### The data

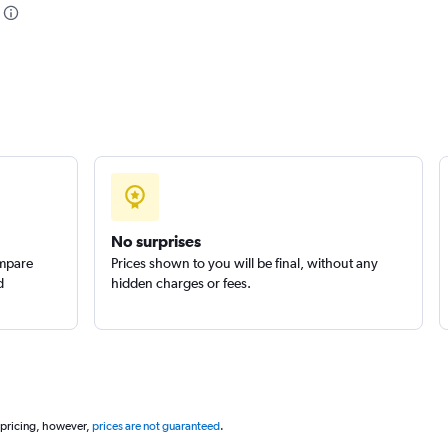
No surprises
ompare
Prices shown to you will be final, without any
d
hidden charges or fees.
 pricing, however,
prices are not guaranteed
.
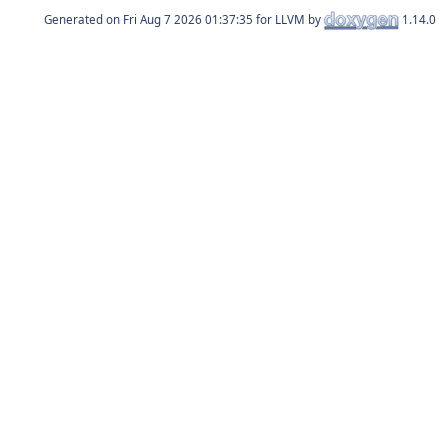
Generated on
for LLVM by
1.14.0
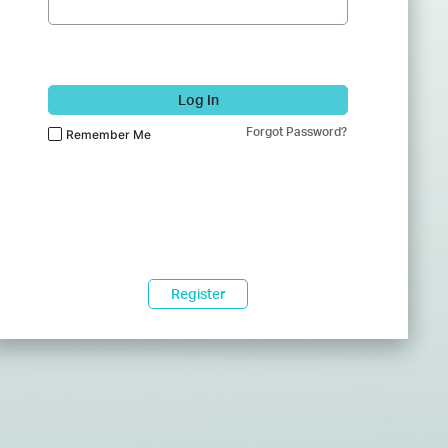
Log In
Forgot Password?
Remember Me
Register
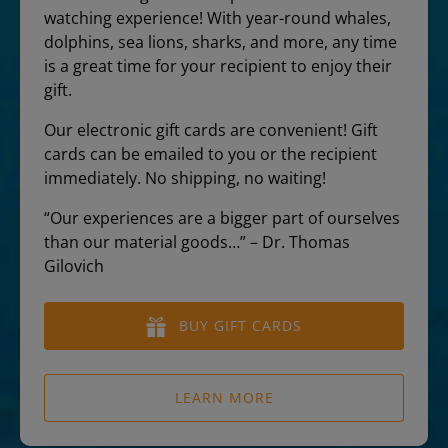
watching experience! With year-round whales,
dolphins, sea lions, sharks, and more, any time
is a great time for your recipient to enjoy their
gift.
Our electronic gift cards are convenient! Gift
cards can be emailed to you or the recipient
immediately. No shipping, no waiting!
“Our experiences are a bigger part of ourselves
than our material goods…” – Dr. Thomas
Gilovich
BUY GIFT CARDS
LEARN MORE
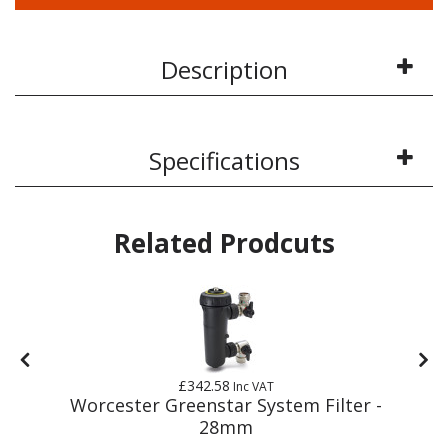
Description
Specifications
Related Prodcuts
£342.58
Inc VAT
m
Worcester Greenstar System Filter -
28mm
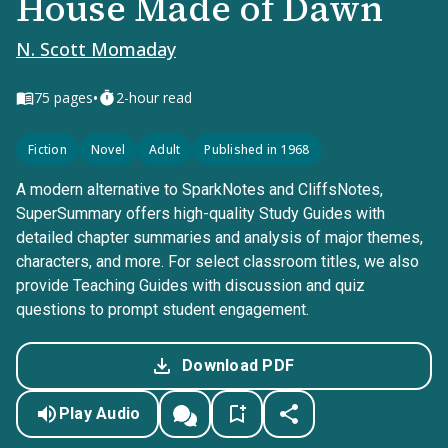
House Made of Dawn
N. Scott Momaday
•
75
pages
2-hour read
Fiction
Novel
Adult
Published in 1968
A modern alternative to SparkNotes and CliffsNotes,
SuperSummary offers high-quality Study Guides with
detailed chapter summaries and analysis of major themes,
characters, and more. For select classroom titles, we also
provide Teaching Guides with discussion and quiz
questions to prompt student engagement.
Download PDF
Play Audio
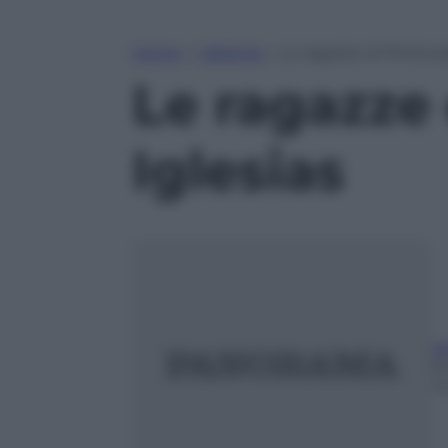
Home
»
Lifestyle
»
Le ragazze di Periscop
Le ragazze 
Iglesias
A
8
m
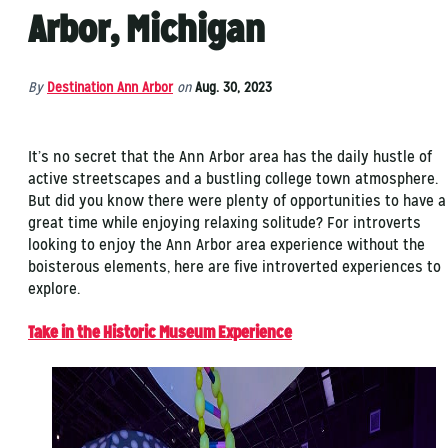
Arbor, Michigan
By
Destination Ann Arbor
on
Aug. 30, 2023
It’s no secret that the Ann Arbor area has the daily hustle of
active streetscapes and a bustling college town atmosphere.
But did you know there were plenty of opportunities to have a
great time while enjoying relaxing solitude? For introverts
looking to enjoy the Ann Arbor area experience without the
boisterous elements, here are five introverted experiences to
explore.
Take in the Historic Museum Experience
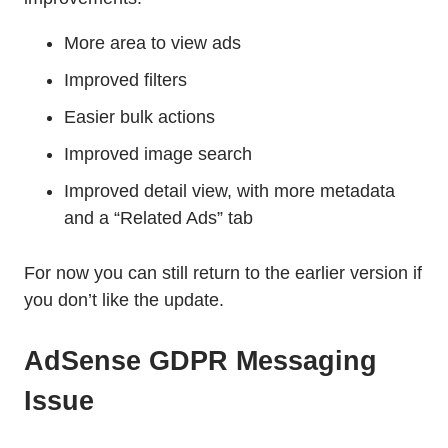
More area to view ads
Improved filters
Easier bulk actions
Improved image search
Improved detail view, with more metadata
and a “Related Ads” tab
For now you can still return to the earlier version if
you don’t like the update.
AdSense GDPR Messaging
Issue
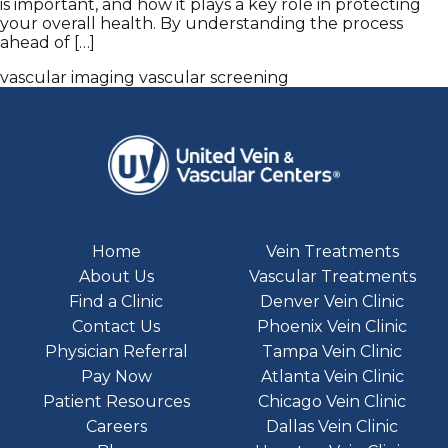
is important, and how it plays a key role in protecting
your overall health. By understanding the process
ahead of […]
vascular imaging
vascular screening
Home
Vein Treatments
About Us
Vascular Treatments
Find a Clinic
Denver Vein Clinic
Contact Us
Phoenix Vein Clinic
Physician Referral
Tampa Vein Clinic
Pay Now
Atlanta Vein Clinic
Patient Resources
Chicago Vein Clinic
Careers
Dallas Vein Clinic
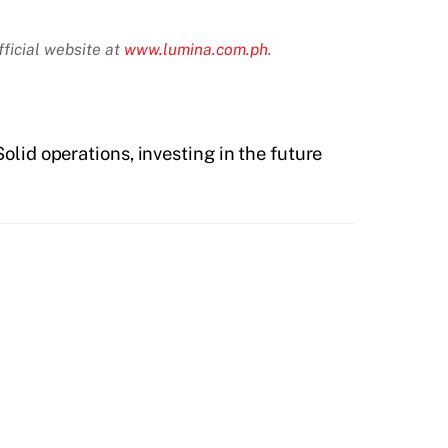
ficial website at
www.lumina.com.ph
.
lid operations, investing in the future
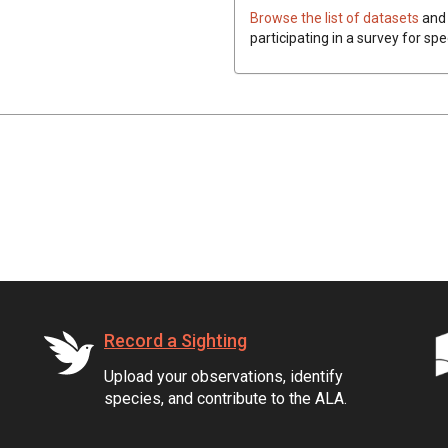
Browse the list of datasets
and 
participating in a survey for spe
Record a Sighting
Upload your observations, identify
species, and contribute to the ALA.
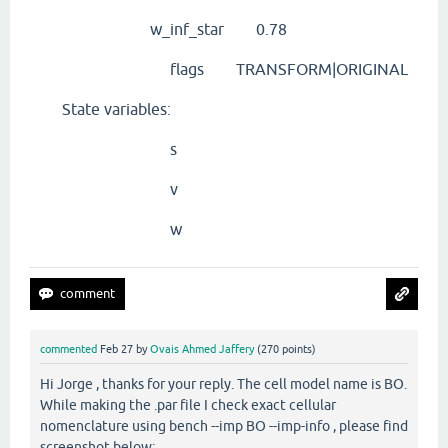
w_inf_star 0.78
flags TRANSFORM|ORIGINAL
State variables:
s
v
w
commented
Feb 27
by
Ovais Ahmed Jaffery
(
270
points)
Hi Jorge , thanks for your reply. The cell model name is BO.
While making the .par file I check exact cellular
nomenclature using bench --imp BO --imp-info , please find
screenshot below:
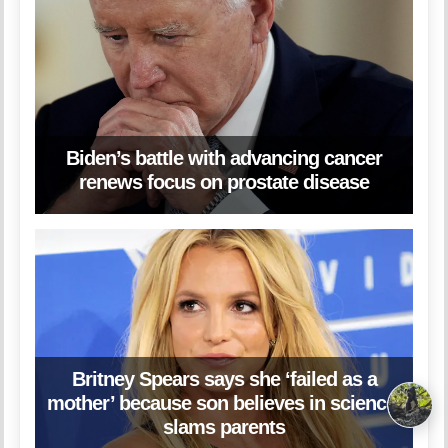
Biden’s battle with advancing cancer
renews focus on prostate disease
Britney Spears says she ‘failed as a
mother’ because son believes in science,
slams parents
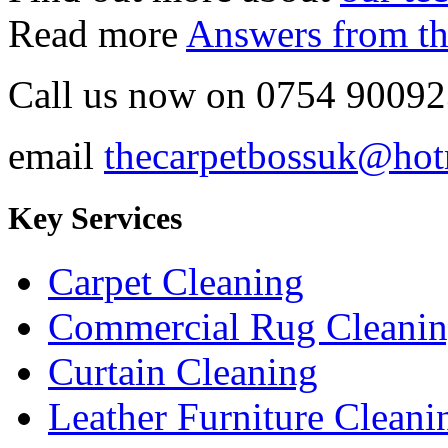
Read more
Answers from th
Call us now on
0754 90092
email
thecarpetbossuk@hot
Key Services
Carpet Cleaning
Commercial Rug Cleani
Curtain Cleaning
Leather Furniture Cleani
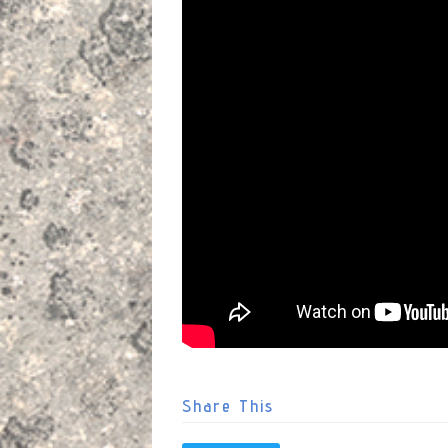
Share This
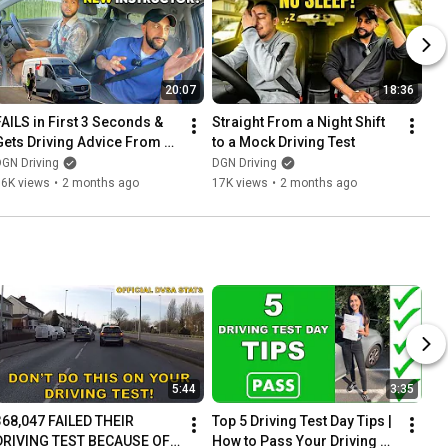
20:07
18:36
FAILS in First 3 Seconds & 
Straight From a Night Shift 
Gets Driving Advice From a 
to a Mock Driving Test
RANDOM Van Driver😂
GN Driving
DGN Driving
16K views
•
2 months ago
17K views
•
2 months ago
5:44
3:35
368,047 FAILED THEIR 
Top 5 Driving Test Day Tips | 
DRIVING TEST BECAUSE OF 
How to Pass Your Driving 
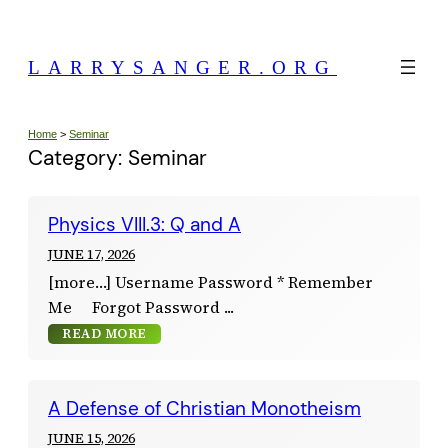
Skip
to
LARRYSANGER.ORG
content
Home
>
Seminar
Category:
Seminar
Physics VIII.3: Q and A
JUNE 17, 2026
[more…] Username Password * Remember
Me Forgot Password
READ MORE
A Defense of Christian Monotheism
JUNE 15, 2026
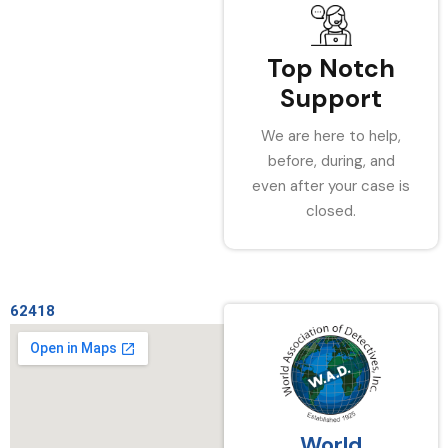
Top Notch
Support
We are here to help,
before, during, and
even after your case is
closed.
62418
World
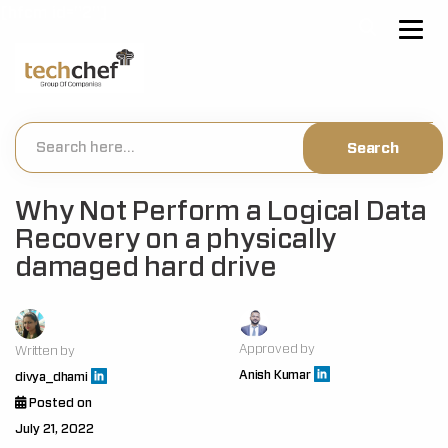
[hfcm id="2"]
Why Not Perform a Logical Data
Recovery on a physically
damaged hard drive
Approved by
Written by
Anish Kumar
divya_dhami
Posted on
July 21, 2022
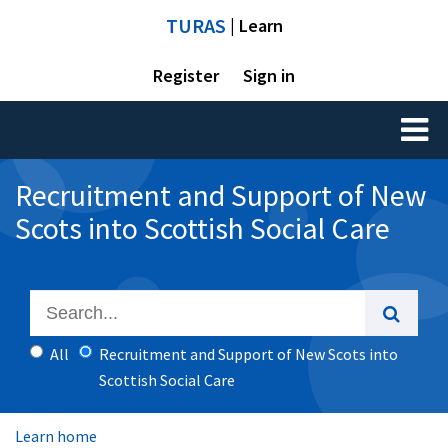
TURAS
| Learn
Register
Sign in
Toggl
naviga
Recruitment and Support of New
Scots into Scottish Social Care
All
Recruitment and Support of New Scots into
Scottish Social Care
Learn home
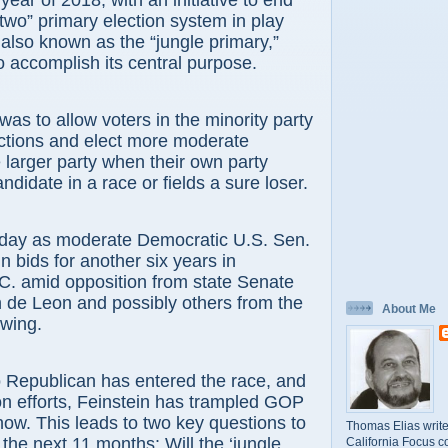
l year of 2018, with an initiative to end
 two” primary election system in play
 also known as the “jungle primary,”
 accomplish its central purpose.
was to allow voters in the minority party
ections and elect more moderate
larger party when their own party
ndidate in a race or fields a sure loser.
today as moderate Democratic U.S. Sen.
n bids for another six years in
C. amid opposition from state Senate
 de Leon and possibly others from the
About Me
 wing.
o Republican has entered the race, and
ion efforts, Feinstein has trampled GOP
ow. This leads to two key questions to
Thomas Elias write
the next 11 months: Will the ‘jungle
California Focus c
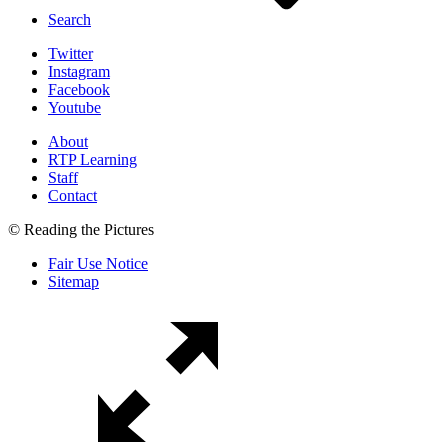
Search
Twitter
Instagram
Facebook
Youtube
About
RTP Learning
Staff
Contact
© Reading the Pictures
Fair Use Notice
Sitemap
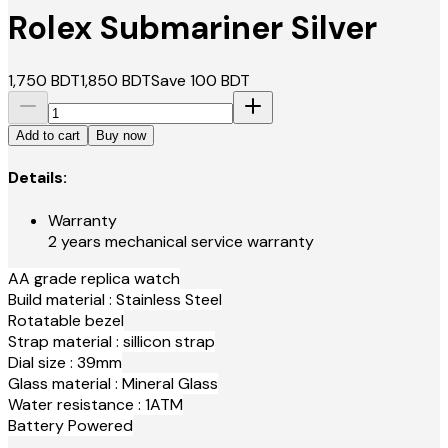
Rolex Submariner Silver
1,750
BDT
1,850
BDT
Save
100
BDT
Add to cart
Buy now
Details:
Warranty
2 years mechanical service warranty
AA grade replica watch
Build material : Stainless Steel
Rotatable bezel
Strap material : sillicon strap
Dial size : 39mm
Glass material : Mineral Glass
Water resistance : 1ATM
Battery Powered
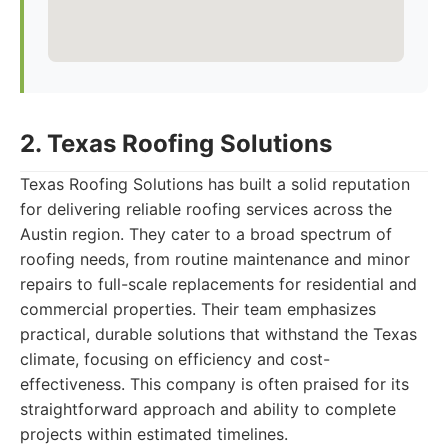
2. Texas Roofing Solutions
Texas Roofing Solutions has built a solid reputation
for delivering reliable roofing services across the
Austin region. They cater to a broad spectrum of
roofing needs, from routine maintenance and minor
repairs to full-scale replacements for residential and
commercial properties. Their team emphasizes
practical, durable solutions that withstand the Texas
climate, focusing on efficiency and cost-
effectiveness. This company is often praised for its
straightforward approach and ability to complete
projects within estimated timelines.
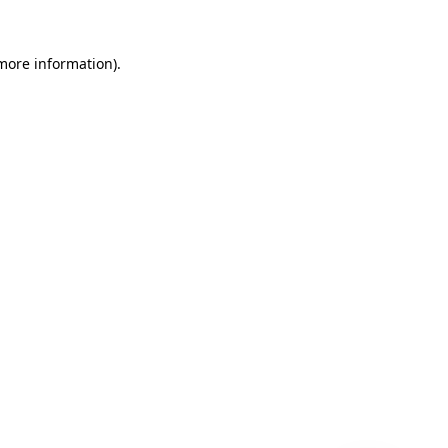
 more information)
.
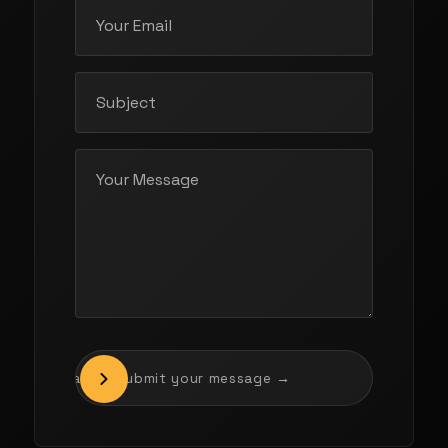
Drag to submit your message →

### What you will do
From the entries above, pull out each line that contains the word "jungle".

### Solution to this task
 also known as the “jungle primary,”
the next 11 months: Will the ‘jungle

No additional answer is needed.